■ WHAT YOU ARE ASKED TO DO ■
Your job is to set down the stretch of entries that opens with the line containing "EN 300 019-2-2" and closes with the line containing "of 3 K/min |". Keep both end lines, copy each exactly, and add nothing.

Extracted page text data
_____

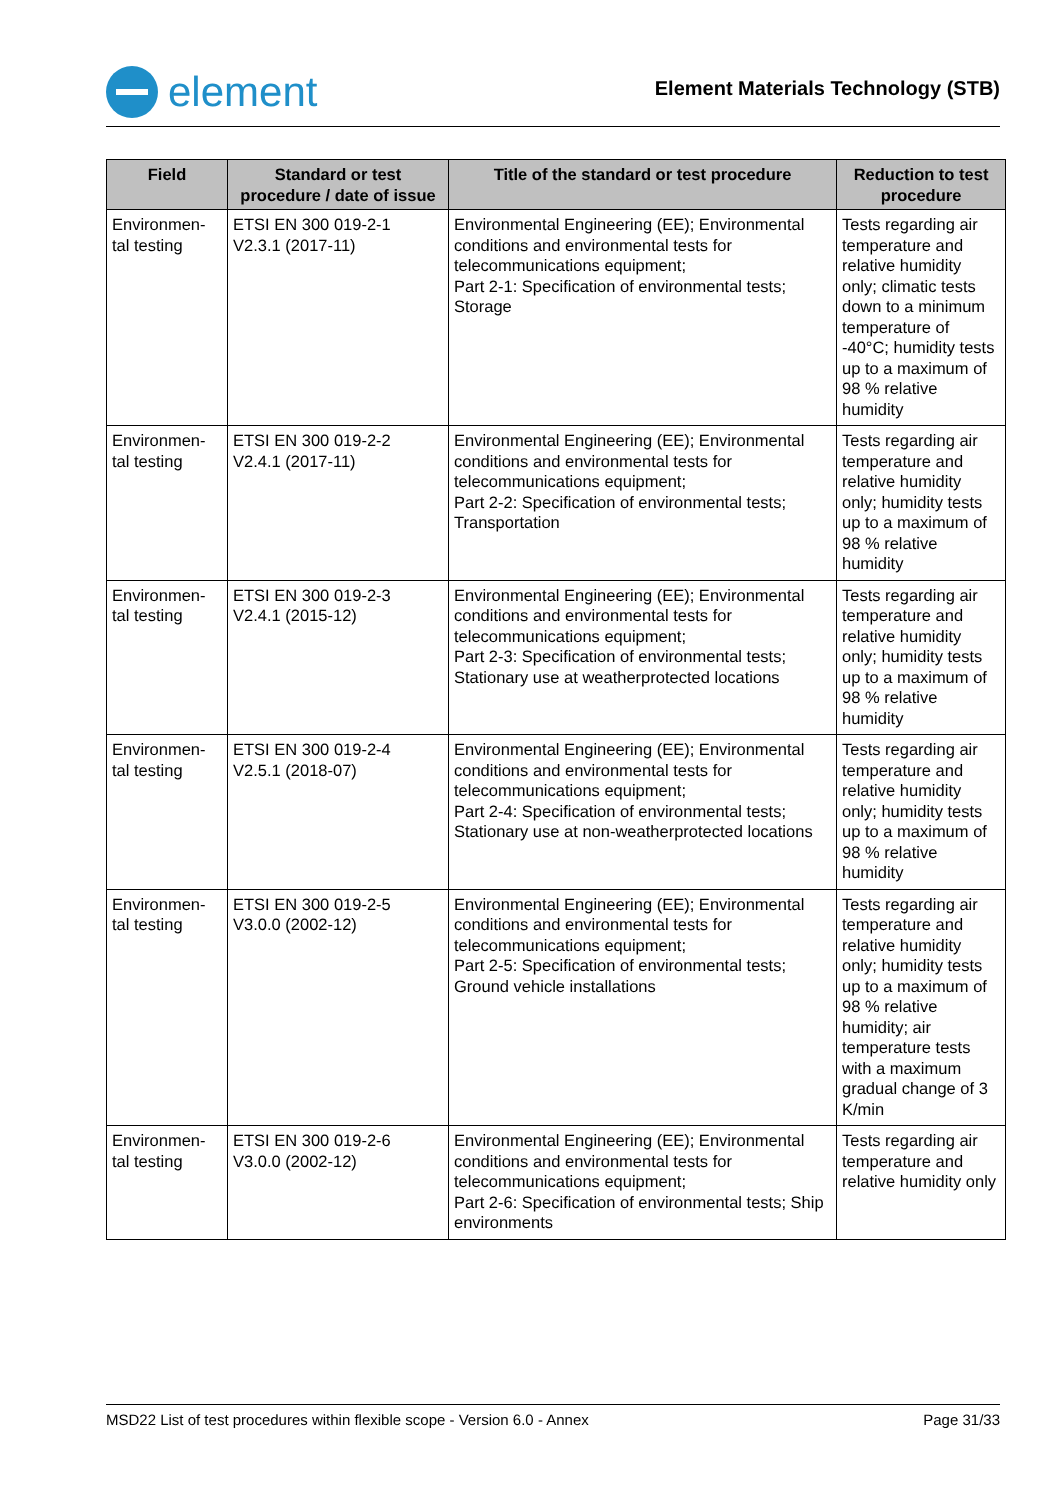element
Element Materials Technology (STB)
| Field | Standard or test procedure / date of issue | Title of the standard or test procedure | Reduction to test procedure |
| --- | --- | --- | --- |
| Environmen-tal testing | ETSI EN 300 019-2-1 V2.3.1 (2017-11) | Environmental Engineering (EE); Environmental conditions and environmental tests for telecommunications equipment; Part 2-1: Specification of environmental tests; Storage | Tests regarding air temperature and relative humidity only; climatic tests down to a minimum temperature of -40°C; humidity tests up to a maximum of 98 % relative humidity |
| Environmen-tal testing | ETSI EN 300 019-2-2 V2.4.1 (2017-11) | Environmental Engineering (EE); Environmental conditions and environmental tests for telecommunications equipment; Part 2-2: Specification of environmental tests; Transportation | Tests regarding air temperature and relative humidity only; humidity tests up to a maximum of 98 % relative humidity |
| Environmen-tal testing | ETSI EN 300 019-2-3 V2.4.1 (2015-12) | Environmental Engineering (EE); Environmental conditions and environmental tests for telecommunications equipment; Part 2-3: Specification of environmental tests; Stationary use at weatherprotected locations | Tests regarding air temperature and relative humidity only; humidity tests up to a maximum of 98 % relative humidity |
| Environmen-tal testing | ETSI EN 300 019-2-4 V2.5.1 (2018-07) | Environmental Engineering (EE); Environmental conditions and environmental tests for telecommunications equipment; Part 2-4: Specification of environmental tests; Stationary use at non-weatherprotected locations | Tests regarding air temperature and relative humidity only; humidity tests up to a maximum of 98 % relative humidity |
| Environmen-tal testing | ETSI EN 300 019-2-5 V3.0.0 (2002-12) | Environmental Engineering (EE); Environmental conditions and environmental tests for telecommunications equipment; Part 2-5: Specification of environmental tests; Ground vehicle installations | Tests regarding air temperature and relative humidity only; humidity tests up to a maximum of 98 % relative humidity; air temperature tests with a maximum gradual change of 3 K/min |
| Environmen-tal testing | ETSI EN 300 019-2-6 V3.0.0 (2002-12) | Environmental Engineering (EE); Environmental conditions and environmental tests for telecommunications equipment; Part 2-6: Specification of environmental tests; Ship environments | Tests regarding air temperature and relative humidity only |
MSD22 List of test procedures within flexible scope - Version 6.0 - Annex Page 31/33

_____

■ ANSWER SPACE ■
| Environmen-tal testing | ETSI EN 300 019-2-2 V2.4.1 (2017-11) | Environmental Engineering (EE); Environmental conditions and environmental tests for telecommunications equipment; Part 2-2: Specification of environmental tests; Transportation | Tests regarding air temperature and relative humidity only; humidity tests up to a maximum of 98 % relative humidity |
| Environmen-tal testing | ETSI EN 300 019-2-3 V2.4.1 (2015-12) | Environmental Engineering (EE); Environmental conditions and environmental tests for telecommunications equipment; Part 2-3: Specification of environmental tests; Stationary use at weatherprotected locations | Tests regarding air temperature and relative humidity only; humidity tests up to a maximum of 98 % relative humidity |
| Environmen-tal testing | ETSI EN 300 019-2-4 V2.5.1 (2018-07) | Environmental Engineering (EE); Environmental conditions and environmental tests for telecommunications equipment; Part 2-4: Specification of environmental tests; Stationary use at non-weatherprotected locations | Tests regarding air temperature and relative humidity only; humidity tests up to a maximum of 98 % relative humidity |
| Environmen-tal testing | ETSI EN 300 019-2-5 V3.0.0 (2002-12) | Environmental Engineering (EE); Environmental conditions and environmental tests for telecommunications equipment; Part 2-5: Specification of environmental tests; Ground vehicle installations | Tests regarding air temperature and relative humidity only; humidity tests up to a maximum of 98 % relative humidity; air temperature tests with a maximum gradual change of 3 K/min |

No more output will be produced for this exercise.